▶ THE TASK
Nothing but an exact repetition of the entries should appear in the answer.

*** ENTRIES SUPPLIED Section Begins ***

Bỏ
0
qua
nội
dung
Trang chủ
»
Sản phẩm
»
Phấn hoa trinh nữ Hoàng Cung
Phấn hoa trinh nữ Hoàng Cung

*** ENTRIES SUPPLIED Section Ends ***

▶ RESPONSE BOX
Bỏ
0
qua
nội
dung
Trang chủ
»
Sản phẩm
»
Phấn hoa trinh nữ Hoàng Cung
Phấn hoa trinh nữ Hoàng Cung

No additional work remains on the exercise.